--- RECORDED INFORMATION Enclosed Below ---
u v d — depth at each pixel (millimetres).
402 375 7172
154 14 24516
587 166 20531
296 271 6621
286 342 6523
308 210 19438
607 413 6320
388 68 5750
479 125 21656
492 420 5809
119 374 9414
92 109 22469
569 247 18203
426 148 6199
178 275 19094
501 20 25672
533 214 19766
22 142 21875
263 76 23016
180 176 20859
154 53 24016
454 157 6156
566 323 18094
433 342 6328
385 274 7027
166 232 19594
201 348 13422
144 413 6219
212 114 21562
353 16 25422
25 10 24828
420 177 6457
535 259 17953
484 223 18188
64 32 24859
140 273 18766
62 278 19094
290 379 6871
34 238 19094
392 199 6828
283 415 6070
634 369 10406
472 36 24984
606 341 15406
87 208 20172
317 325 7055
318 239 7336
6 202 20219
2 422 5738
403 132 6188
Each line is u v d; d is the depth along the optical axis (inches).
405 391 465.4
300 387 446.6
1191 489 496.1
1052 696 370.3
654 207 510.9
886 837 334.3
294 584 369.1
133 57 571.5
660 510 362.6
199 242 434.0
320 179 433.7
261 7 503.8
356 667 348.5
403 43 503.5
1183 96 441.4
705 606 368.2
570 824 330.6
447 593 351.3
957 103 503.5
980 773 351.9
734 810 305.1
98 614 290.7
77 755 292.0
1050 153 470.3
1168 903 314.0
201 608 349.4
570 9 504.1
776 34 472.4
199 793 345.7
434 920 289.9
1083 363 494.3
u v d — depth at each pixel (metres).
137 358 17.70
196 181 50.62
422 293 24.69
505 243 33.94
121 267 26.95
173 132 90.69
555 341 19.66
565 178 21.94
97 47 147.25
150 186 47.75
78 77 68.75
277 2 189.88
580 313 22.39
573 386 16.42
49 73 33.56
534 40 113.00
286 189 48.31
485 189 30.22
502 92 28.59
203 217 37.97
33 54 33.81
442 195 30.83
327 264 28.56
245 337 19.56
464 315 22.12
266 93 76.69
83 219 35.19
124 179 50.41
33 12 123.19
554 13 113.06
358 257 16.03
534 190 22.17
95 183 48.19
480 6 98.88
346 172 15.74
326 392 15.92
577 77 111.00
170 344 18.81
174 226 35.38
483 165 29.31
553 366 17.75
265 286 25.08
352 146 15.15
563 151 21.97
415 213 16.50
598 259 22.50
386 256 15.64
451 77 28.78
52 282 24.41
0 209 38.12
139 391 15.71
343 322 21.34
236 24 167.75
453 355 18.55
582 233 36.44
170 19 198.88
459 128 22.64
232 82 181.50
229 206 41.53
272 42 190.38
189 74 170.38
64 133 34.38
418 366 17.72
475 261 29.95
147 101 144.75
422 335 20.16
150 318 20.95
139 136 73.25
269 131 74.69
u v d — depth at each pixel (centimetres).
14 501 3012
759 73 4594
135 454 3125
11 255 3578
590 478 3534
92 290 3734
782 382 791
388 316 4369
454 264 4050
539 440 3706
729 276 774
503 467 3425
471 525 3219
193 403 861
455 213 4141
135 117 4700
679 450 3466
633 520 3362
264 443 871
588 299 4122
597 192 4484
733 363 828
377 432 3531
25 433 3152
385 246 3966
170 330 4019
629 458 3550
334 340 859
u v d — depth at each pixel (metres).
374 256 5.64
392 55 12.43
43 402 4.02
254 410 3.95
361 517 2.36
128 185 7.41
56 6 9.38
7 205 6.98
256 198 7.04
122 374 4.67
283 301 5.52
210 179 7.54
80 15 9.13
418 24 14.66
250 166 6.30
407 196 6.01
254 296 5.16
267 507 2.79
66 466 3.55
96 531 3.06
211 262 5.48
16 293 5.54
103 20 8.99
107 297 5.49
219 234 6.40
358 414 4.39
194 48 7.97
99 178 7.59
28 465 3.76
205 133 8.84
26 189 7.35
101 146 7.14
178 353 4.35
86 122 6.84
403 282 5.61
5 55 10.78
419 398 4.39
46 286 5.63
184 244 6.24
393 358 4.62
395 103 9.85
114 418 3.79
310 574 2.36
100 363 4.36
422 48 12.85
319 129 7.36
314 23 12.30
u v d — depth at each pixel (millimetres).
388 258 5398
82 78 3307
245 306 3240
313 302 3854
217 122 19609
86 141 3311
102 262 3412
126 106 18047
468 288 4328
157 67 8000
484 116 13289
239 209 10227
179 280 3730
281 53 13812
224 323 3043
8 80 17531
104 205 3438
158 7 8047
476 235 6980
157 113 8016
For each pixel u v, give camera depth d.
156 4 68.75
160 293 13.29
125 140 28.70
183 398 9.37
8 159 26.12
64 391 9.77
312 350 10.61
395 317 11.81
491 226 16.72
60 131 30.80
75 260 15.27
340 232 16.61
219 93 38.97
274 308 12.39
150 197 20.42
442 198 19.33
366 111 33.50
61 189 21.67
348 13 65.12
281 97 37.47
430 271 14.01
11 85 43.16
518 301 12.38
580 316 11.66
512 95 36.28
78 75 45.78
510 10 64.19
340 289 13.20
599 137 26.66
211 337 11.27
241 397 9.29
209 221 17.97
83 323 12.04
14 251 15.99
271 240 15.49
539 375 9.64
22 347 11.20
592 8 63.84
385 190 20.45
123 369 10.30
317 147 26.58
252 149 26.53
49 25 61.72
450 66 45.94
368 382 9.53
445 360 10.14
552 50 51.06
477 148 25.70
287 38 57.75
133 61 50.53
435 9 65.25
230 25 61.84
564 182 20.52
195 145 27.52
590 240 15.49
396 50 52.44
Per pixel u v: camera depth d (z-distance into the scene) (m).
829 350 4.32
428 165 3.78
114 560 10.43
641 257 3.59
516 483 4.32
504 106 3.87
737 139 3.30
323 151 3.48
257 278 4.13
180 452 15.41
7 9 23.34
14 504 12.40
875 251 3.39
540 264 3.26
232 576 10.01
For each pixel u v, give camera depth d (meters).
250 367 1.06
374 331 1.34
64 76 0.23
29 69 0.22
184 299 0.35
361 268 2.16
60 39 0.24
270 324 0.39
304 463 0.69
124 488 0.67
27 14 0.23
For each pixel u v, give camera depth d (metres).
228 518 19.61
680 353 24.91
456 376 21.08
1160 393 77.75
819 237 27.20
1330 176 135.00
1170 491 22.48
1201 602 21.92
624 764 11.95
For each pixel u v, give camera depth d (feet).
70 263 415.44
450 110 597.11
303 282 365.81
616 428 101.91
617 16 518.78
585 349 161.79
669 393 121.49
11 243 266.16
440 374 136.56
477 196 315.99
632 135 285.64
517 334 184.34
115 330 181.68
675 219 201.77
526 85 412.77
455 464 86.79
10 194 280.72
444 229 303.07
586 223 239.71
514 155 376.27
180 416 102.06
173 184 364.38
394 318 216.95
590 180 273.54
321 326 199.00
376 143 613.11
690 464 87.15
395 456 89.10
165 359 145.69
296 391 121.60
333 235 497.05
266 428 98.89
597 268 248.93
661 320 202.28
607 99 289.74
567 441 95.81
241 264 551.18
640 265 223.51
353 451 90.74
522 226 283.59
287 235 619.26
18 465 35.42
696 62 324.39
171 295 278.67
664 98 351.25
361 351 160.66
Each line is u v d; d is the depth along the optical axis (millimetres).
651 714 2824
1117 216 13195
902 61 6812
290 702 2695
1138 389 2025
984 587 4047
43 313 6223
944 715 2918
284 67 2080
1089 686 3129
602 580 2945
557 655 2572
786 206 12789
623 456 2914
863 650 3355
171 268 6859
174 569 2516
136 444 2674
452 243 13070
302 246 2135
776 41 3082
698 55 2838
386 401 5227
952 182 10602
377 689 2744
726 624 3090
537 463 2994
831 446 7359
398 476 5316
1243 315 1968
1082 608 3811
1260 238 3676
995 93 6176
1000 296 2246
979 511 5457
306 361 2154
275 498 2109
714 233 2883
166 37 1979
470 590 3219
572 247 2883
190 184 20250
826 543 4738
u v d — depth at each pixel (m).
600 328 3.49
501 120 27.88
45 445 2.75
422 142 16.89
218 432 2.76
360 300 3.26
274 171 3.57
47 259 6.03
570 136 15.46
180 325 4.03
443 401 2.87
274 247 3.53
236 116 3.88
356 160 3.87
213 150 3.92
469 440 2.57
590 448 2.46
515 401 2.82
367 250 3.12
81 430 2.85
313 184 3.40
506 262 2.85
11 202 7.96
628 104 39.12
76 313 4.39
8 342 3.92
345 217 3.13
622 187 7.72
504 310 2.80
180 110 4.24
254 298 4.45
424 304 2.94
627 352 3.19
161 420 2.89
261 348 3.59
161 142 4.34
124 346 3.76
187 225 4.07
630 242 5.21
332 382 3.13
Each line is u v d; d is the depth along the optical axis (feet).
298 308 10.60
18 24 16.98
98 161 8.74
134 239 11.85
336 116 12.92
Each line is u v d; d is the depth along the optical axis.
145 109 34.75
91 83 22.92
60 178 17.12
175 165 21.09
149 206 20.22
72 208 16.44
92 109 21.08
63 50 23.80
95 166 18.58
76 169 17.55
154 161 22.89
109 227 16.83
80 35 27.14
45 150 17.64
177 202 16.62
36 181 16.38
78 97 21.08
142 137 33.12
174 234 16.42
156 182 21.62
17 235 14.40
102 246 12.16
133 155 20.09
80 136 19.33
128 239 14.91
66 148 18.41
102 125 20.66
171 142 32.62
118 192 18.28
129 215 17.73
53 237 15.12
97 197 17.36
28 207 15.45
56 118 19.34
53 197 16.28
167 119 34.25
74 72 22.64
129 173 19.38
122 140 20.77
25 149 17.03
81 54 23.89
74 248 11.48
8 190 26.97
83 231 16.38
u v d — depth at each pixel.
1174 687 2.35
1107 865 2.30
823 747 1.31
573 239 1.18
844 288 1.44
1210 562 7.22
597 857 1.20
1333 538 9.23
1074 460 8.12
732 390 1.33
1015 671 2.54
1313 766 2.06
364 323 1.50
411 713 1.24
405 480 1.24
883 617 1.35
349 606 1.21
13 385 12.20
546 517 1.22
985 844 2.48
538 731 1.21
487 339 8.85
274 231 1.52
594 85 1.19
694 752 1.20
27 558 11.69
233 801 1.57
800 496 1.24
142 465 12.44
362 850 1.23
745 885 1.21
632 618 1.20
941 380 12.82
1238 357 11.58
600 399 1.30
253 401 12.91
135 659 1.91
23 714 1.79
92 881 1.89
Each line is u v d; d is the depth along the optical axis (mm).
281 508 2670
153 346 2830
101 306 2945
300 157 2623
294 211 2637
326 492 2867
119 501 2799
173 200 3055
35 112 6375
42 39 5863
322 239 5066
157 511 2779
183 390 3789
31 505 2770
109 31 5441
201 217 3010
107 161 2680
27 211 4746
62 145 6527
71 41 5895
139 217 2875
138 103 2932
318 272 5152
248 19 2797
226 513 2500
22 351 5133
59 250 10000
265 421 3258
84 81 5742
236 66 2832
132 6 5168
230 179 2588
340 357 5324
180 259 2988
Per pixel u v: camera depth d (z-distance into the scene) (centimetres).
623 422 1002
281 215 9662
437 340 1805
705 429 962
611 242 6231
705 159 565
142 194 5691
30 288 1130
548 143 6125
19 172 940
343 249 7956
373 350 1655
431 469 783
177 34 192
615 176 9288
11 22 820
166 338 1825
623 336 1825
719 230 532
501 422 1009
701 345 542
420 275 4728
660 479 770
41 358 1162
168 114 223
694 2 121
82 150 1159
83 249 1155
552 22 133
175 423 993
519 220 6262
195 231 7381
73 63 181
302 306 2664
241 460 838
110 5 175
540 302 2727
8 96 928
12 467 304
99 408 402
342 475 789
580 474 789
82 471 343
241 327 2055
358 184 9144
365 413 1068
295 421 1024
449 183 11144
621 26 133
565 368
--- End of Enclosed RECORDED INFORMATION ---
WORK ITEM: Look above for the line with "49 73 33.56" and the line with "269 131 74.69", and reproduce exactly those two lines plus every line between, nothing more.

REPLY:
49 73 33.56
534 40 113.00
286 189 48.31
485 189 30.22
502 92 28.59
203 217 37.97
33 54 33.81
442 195 30.83
327 264 28.56
245 337 19.56
464 315 22.12
266 93 76.69
83 219 35.19
124 179 50.41
33 12 123.19
554 13 113.06
358 257 16.03
534 190 22.17
95 183 48.19
480 6 98.88
346 172 15.74
326 392 15.92
577 77 111.00
170 344 18.81
174 226 35.38
483 165 29.31
553 366 17.75
265 286 25.08
352 146 15.15
563 151 21.97
415 213 16.50
598 259 22.50
386 256 15.64
451 77 28.78
52 282 24.41
0 209 38.12
139 391 15.71
343 322 21.34
236 24 167.75
453 355 18.55
582 233 36.44
170 19 198.88
459 128 22.64
232 82 181.50
229 206 41.53
272 42 190.38
189 74 170.38
64 133 34.38
418 366 17.72
475 261 29.95
147 101 144.75
422 335 20.16
150 318 20.95
139 136 73.25
269 131 74.69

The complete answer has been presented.